On referme ce livre avec la gorge nouée, les yeux brouillés, et le cœur lesté d’une certitude implacable : celle d’avoir touché du doigt l’abandon absolu d’un peuple. Jean-Pierre Filiu n’écrit pas ici un simple carnet de bord. Il livre un cri. Un témoignage sans fard, à hauteur d’humanité broyée.

Pendant un mois – de décembre 2024 à janvier 2025 – l’historien, spécialiste du Proche-Orient, a partagé le quotidien de Gaza, plongé au cœur de l’enfer, auprès de Médecins sans frontières. Ce qu’il y a vu, senti, traversé, dépasse l’entendement – et pourtant, il réussit à l’écrire. Avec une justesse bouleversante. Sans effets. Sans filtre. Sans confort.

« Je n’imaginais pas ainsi mes retrouvailles avec la Gaza assiégée », écrit-il, arrivé de nuit dans un silence seulement brisé par les échos de la destruction. Des quartiers entiers éventrés, surgissant de l’obscurité comme des spectres. Et cet aveu glaçant, de la part d’un homme passé par l’Afghanistan, la Syrie, l’Ukraine : « Je n’ai jamais, au grand jamais, rien expérimenté de similaire. » Ces mots, d’une sobriété désarmante, suffisent à dire l’ampleur du gouffre.

Mais Un historien à Gaza n’est pas un livre sur les ruines. C’est un livre sur les vivants. Ceux qui restent. Ceux qui survivent. Dans la boue, dans le froid, sous les bombes, avec pour seule richesse une lampe de fortune, un puits creusé dans le sable, un regard d’enfant. Filiu écoute. Il recueille les voix. Et il les transmet – intactes, douloureuses, dignes.

Et malgré tout, malgré l’abandon, malgré l’effroi, il y a cette stupeur persistante : les Gazaouis espèrent encore. Une rumeur de trêve, une bribe d’annonce, suffit à faire battre les cœurs. Même sous les décombres, ils rêvent. Même sous les drones, ils dansent.

Ce qui dérange le plus, dans ce récit, c’est son insistance à ne pas vous quitter. Il ne s’oublie pas. Il colle à la conscience, comme une tache qu’aucun silence ne peut laver. Filiu ne se donne pas le beau rôle. Il expose aussi ses limites, son privilège de résident en zone protégée. Il sait qu’il ne verra Gaza qu’à travers ceux qui en ont été chassés. Mais ce regard-là suffit. Il blesse. Il éclaire.
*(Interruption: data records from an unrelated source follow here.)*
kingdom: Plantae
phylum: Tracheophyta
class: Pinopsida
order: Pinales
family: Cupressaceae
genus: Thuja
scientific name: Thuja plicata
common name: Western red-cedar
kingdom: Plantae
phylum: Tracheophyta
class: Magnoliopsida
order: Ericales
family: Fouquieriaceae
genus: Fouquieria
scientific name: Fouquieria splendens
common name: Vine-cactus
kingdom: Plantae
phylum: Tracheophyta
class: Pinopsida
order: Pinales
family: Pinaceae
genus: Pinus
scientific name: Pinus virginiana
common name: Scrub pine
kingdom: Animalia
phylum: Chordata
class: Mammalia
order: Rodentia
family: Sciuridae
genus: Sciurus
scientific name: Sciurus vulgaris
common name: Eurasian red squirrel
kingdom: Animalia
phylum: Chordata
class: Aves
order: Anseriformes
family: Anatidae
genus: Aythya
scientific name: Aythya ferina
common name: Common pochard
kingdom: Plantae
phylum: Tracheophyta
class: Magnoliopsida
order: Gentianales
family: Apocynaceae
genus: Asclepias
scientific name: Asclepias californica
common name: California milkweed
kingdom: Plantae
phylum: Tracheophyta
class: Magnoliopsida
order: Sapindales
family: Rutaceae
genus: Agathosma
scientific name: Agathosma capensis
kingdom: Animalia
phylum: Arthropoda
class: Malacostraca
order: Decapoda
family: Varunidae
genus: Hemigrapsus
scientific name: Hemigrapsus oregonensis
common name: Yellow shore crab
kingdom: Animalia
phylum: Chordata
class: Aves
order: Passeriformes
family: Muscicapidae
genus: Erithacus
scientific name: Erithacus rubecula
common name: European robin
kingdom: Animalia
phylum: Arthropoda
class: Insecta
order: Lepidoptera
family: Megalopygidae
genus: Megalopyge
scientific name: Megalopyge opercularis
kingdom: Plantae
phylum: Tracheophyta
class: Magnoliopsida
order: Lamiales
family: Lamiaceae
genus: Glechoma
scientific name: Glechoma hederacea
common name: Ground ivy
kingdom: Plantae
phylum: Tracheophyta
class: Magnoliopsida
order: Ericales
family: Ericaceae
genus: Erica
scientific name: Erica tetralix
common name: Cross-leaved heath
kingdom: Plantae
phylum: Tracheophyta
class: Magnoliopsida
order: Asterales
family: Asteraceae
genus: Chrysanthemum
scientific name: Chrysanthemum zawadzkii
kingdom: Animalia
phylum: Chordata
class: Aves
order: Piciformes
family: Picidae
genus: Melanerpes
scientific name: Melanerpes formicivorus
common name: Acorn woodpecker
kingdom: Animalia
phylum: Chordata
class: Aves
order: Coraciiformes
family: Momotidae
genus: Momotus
Ce livre est aussi une leçon d’histoire. Celle d’un territoire réduit à des acronymes et des bilans, alors qu’il fut jadis oasis, grenier, trait d’union. Filiu déconstruit les récits simplistes, explore les impasses politiques avec une rigueur implacable. Sans angélisme. Sans haine. Avec une clarté rare.

Ce n’est pas la première fois que Jean-Pierre Filiu prête sa voix à Gaza. En 2012 déjà, il signait les paroles de Une vie de moins, chanté par Zebda. Aujourd’hui, ce livre prolonge ce combat. Tous ses droits seront reversés à Médecins sans frontières. Un geste qui dit l’essentiel : ce livre n’est pas qu’un objet littéraire. C’est aussi un acte.

Éditions les Arènes

Source : Le Courrier de l’Atlas
https://www.lecourrierdelatlas.com/…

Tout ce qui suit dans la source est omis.